President Jonathan accepted the offer on the same day suspected gunmen kidnapped eight more girls in the African country.
“We remain deeply concerned about the welfare of these young girls,” Kerry told NBC News’ Andrea Mitchell. “And we want to provide whatever assistance in order to help for their safe return to their families.”
Kerry said that the U.S. has been in touch with Nigeria since day one, but “the complications that have arisen convinced everybody that there needs to be a greater effort.”
The secretary said the aid effort will take place immediately.
The Islamist military group Boko Haram claimed responsibility this week for the mass abduction of 276 schoolgirls in Nigeria on April 14. They also threatened to "sell" the young women on the market.
The U.S. Senate officially condemned the abduction of the girls on Tuesday.
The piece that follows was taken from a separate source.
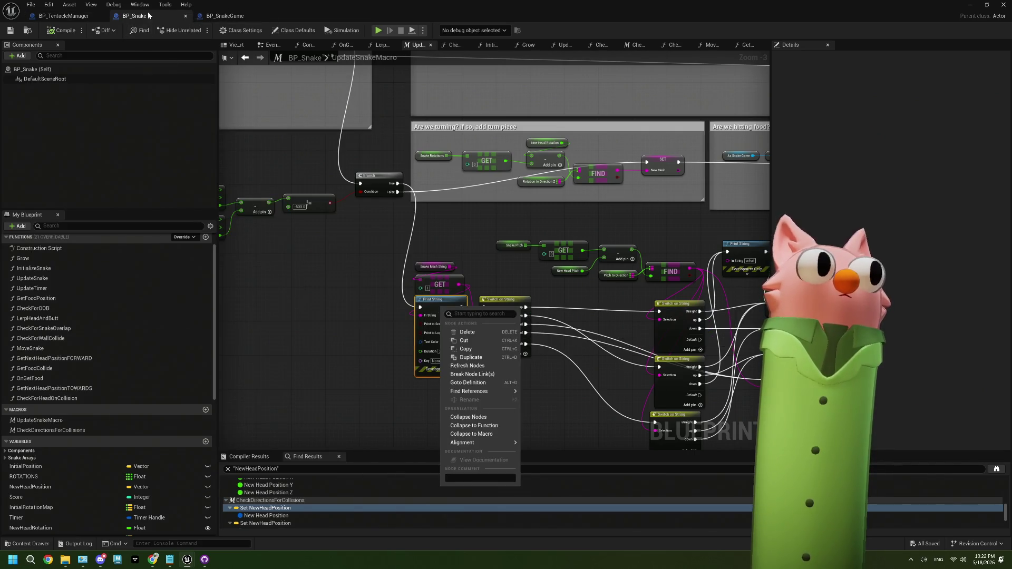
pyautogui.click(225, 16)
Senate Majority Leader Harry Reid said he was concerned about the “very tepid” response from the Nigerian government to fight terrorism.
“I've had a lot of titles in my life -- officer, lieutenant governor and majority leader -- but the title that has meant the most to me has always been 'father,’” Reid said on the Senate floor. “I have five children. The oldest is my only daughter, Lana. I also have 12 granddaughters. As a father and grandfather, I can't imagine the horror of having my precious girls abducted. But for hundreds of families in Nigeria, my nightmare is their reality.”
A group of lawmakers, including House Minority Leader Nancy Pelosi and Sens. Barbara Mikulski, Democrat of Maryland, and Tim Scott, Republican of South Carolina, later gathered on the east steps of the Capitol to participate in a moment of silence for the victims.
Boko Haram, responsible for at least 1,500 deaths this year, has been known for attacking schools, police stations, government buildings, and churches.
President Barack Obama issued orders "to do everything we can to help the Nigerian government find and free these young women," said State Department spokesperson Jen Psaki.
The teenage girls range in age from 16 to 18. The suspected kidnappers took the girls from their dormitories at a school in the town of Chibok three weeks ago, and drove away with them in trucks during the middle of the night.
Parents of the students and the international community have placed pressure on Jonathan's administration as the conflict between Christians and Muslims continues to escalate in Africa's most populous nation.
The militant group advocates enforcing Sharia law and opposes education. Boko Haram translates to "Western education is forbidden."
Kerry also said that he planned to meet with Obama to discuss the international issue and any additional efforts the U.S. may carry out.
“I think the White House will have more to say about what we are going to be doing,” Kerry told NBC News. “But the simple answer is we’re going to do everything in our power to be able to be helpful.”